"Fonds d'artichauts Monegosque (hearts of artichokes in cream sauce—fork and breadsticks)."
There was a lot more to it, and it wound up with some kind of cheese with a name that sounded like breakin' a pane of glass.
I threw up my hands at that. "It's no go," says I. "I couldn't learn to say all that in a month. How would it do for me to slip the waiter that program and tell him to follow copy?"

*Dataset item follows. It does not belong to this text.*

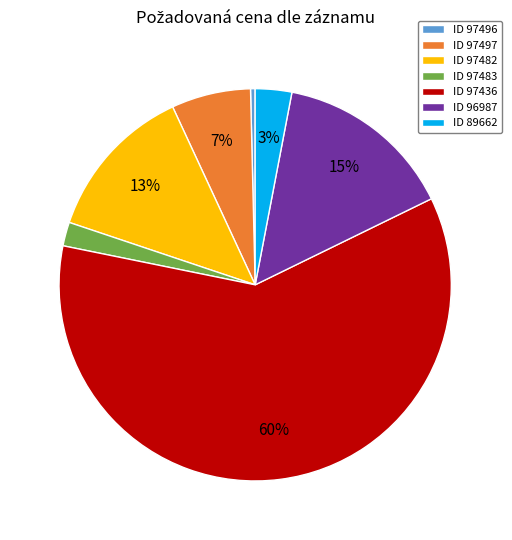

Which category has the biggest portion of the pie?

ID 97436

"We'll do better than that?" says Pinckney. "Where's your 'phone?"
Pretty soon he gets some one on the wire that he calls Felix, and they has a heart-to-heart talk in French for about ten minutes.
"It's all arranged," says he. "You are to hand my card to the man at the door as you go in, and Felix will do the rest. Eleven-fifteen is the hour. But I'm surprised at you, Shorty. A lady, eh? Ah, well! In the spring the young man's fancy gently turns—"
"Ah, say!" says I. "There ain't no call for any funny cracks about this. You know me, and you can guess I'm no Willie-boy. When I get a soft spot in my head, and try to win a queen, it'll be done on the dead quiet, and you won't hear no call for help. But this is a different proposition. This is a real lady, who's been locked out by the society trust, and who takes an invite from me just because we happened to know each other when we was kids."
"Oh-ho!" says Pinckney, snappin' them black eyes the way he does when he gets real waked up. "That sounds quite romantic."
"It ain't," says I. "It's just as reg'lar as takin' your aunt to a sacred concert."
He seemed to want to know the details, though; so I told him all about Sadie, and how she'd been ruled out of her class by a lot of stiffs who wa'n't one-two-sixteen with her, either for looks or lucre.